SKY-HIが起こした大きな変革のひとつとして、真っ先に思い浮かぶのは、ダンス&ボーカルグループの事務所の垣根を壊したこと。それまで事務所が異なるグループ同士は競争相手であり、コラボレーションなどを行うことはタブーといった空気が業界内にあった。
しかし、世界的に見ても日本のダンス&ボーカルグループシーンがK-POPに追い越されている今、大事なのは手を取り合ってシーン全体を育んで世界に出ていくことである。もっと言えば、そもそも「音楽を楽しむ」「良質なエンターテインメントを届ける」という本質を追求するうえで、所属の区切りなどは必要ないはずだ。そういった考えのもと、23年、SKY-HIは「ダンス&ボーカルグループおよびアーティストが垣根を越えて、日本から世界に発信していくプロジェクト」として「D.U.N.K. -DANCE UNIVERSE NEVER KILLED-」を始動させた。
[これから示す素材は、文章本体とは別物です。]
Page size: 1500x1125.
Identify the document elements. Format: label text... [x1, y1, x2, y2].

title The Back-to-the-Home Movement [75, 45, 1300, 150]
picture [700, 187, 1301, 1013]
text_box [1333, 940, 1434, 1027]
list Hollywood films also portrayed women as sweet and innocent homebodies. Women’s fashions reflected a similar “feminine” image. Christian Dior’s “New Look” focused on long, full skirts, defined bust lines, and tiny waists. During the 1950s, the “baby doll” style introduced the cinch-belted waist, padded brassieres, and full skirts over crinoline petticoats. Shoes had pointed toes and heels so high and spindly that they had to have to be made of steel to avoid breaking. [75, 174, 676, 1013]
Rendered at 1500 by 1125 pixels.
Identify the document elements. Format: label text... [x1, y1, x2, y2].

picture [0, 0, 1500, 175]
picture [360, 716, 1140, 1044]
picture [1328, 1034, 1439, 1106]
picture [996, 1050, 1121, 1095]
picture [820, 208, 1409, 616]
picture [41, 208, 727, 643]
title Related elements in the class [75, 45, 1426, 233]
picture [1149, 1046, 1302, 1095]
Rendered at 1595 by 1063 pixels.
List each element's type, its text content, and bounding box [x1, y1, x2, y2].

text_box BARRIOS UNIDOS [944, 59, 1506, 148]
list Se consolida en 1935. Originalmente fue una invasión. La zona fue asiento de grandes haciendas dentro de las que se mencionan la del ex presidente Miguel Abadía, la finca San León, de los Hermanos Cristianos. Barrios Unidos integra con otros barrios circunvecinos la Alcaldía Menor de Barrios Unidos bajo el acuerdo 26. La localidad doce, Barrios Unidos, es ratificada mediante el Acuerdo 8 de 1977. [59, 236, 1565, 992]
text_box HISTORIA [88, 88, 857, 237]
同年12月のライブにはBMSG所属グループ、LDH所属グループ、TOBE所属のIMP.、STARTO ENTERTAINMENT所属のTravis Japanなど、複数のダンス&ボーカルグループ事務所の共演が実現。24年にはSKY-HIが高橋海人(King & Prince)に楽曲を書き下ろし、『D.U.N.K』だけでなく地上波番組『CDTV』でも共演するという革命を起こした。
そうして「競争」より「協創」というSKY-HIの思想に多くのアーティストを巻き込み、それまで「常識」「正解」とされていた考え方を動かしてきた。最近ではTikTokにも日々、事務所が異なるグループがコラボしたダンス動画が上がっているが、SKY-HIの行動がなければ、もしかしたらそんな動画を見られることもなかったのかもしれない。
またSKY-HIは、「音楽業界を持続不可能にしないため」という提言のもと、CD売り上げに依存したビジネスモデルにも一石を投じた。ひとりのファンが何枚もCDを購入し、ときには再生されないままゴミ箱行きになってしまうCDビジネスの不健全さと、アーティスト本人に分配される利益率の低さを問題視。24年4月にリリースしたBE:FIRSTのコンセプトシングル「Masterplan」は、ファンに複数枚買ってもらうための要因となる「販売店・サイトごとに異なる購入者特典」を廃止し、それに値するものをグッズとして販売した。